HHJ Melissa Clarke then considered and applied Illumina Cambridge Ltd v Latvia MGI Tech SIA [2021] EWHC 57 (Pat). The concept of the PSA applies in two distinct circumstances. The first being the person to whom the patent is addressed and whose attributes, skills and CGK are necessary to implement the patent. This will always be the appropriate PSA when addressing sufficiency, since the patentee is entitled to put together his invention by combining various skill sets. The second, refers to the PSA in relation to obviousness, and is “In nearly all cases… the same as the first kind”, but not always, see: Schlumberger Holdings Ltd v Electromagnetic Geoservices AS [2010] EWCA Civ 819). Schlumberger identified: “In the case of obviousness in view of the state of the art, the first key question is generally “what problem was the patentee trying to solve?”. HHJ Melissa Clarke considered that neither the problem nor the invention was limited to railway infrastructure, and the problem the invention sought to solve was not within the field of anti-vandalism measures. 
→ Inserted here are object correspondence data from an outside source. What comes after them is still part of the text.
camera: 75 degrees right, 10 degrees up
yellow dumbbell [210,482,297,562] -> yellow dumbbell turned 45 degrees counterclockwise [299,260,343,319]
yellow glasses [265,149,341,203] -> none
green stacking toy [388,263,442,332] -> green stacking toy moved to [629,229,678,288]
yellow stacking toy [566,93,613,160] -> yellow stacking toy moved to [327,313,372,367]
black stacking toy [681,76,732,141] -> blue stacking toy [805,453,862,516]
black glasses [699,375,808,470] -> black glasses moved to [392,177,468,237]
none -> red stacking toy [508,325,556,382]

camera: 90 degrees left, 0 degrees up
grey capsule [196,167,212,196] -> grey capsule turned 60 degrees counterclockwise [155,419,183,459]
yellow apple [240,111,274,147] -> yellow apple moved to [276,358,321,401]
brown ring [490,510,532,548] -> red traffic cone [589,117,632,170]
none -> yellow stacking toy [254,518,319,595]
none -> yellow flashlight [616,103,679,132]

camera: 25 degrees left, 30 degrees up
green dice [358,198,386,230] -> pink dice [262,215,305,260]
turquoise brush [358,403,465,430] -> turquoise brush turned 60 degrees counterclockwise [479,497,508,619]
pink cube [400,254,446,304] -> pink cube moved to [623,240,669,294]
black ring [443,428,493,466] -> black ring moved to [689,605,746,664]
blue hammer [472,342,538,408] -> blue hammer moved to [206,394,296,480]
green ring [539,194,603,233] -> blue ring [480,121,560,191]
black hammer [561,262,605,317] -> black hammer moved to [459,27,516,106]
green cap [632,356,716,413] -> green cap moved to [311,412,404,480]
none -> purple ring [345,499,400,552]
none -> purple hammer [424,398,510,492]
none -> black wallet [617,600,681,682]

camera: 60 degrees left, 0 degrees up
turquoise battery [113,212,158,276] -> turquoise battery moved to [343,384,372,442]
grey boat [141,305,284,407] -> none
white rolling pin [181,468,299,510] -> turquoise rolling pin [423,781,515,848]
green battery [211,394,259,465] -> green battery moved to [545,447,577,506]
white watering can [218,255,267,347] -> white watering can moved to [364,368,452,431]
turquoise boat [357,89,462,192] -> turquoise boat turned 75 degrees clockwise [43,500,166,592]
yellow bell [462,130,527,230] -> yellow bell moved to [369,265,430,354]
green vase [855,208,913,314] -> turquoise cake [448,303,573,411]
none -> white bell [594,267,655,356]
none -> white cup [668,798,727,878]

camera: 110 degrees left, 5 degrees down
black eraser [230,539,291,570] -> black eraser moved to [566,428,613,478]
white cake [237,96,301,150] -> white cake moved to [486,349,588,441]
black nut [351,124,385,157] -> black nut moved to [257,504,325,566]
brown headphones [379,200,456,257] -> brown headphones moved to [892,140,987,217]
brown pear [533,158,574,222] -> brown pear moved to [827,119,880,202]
The hypothetical construct 

HHJ Melissa Clarke confirmed that the PSA is a hypothetical person (or team) with practical knowledge and experience of the field. The PSA will read the patent specification with the CGK of the relevant field, knowing that its purpose is to disclose and claim an invention. The PSA is uninventive and unimaginative – a fact that can be awkward when explaining this to your expert. 

Why did the definition of the PSA result in the patent being held valid?

Validity in this case hinged on whether the PSA would have needed to use an inventive step. This made establishing the correct definition of the PSA essential before assessing validity. 

Lessons learnt

HHJ Melissa Clarke agreed with the claimant that the PSA in this case was a lighting support design engineer working in the established field of lighting support design. She held that this person would not have been expected to have additional knowledge on health and safety, particularly relating to railway infrastructure. This judgment signals arguments for an overly narrow definition of the PSA (like the defendants’ expert’s attempt in this case) are unlikely to be successful and could in fact risk misidentifying the relevant field. 

HHJ Clarke’s comment that the “alternative established field” of the PSA “has not been pleaded, argued or put to the Claimant’s expert by the Defendant such that the Claimant has had an opportunity to address it” is worth noting. It confirms that arguments defining the PSA or an alternative established field (and arguably any substantive pleading) should be expressly pleaded and not hidden in the shadows. 

 

This article was authored by Noo Kristin-Ross, IP Paralegal Manager at Bird & Bird.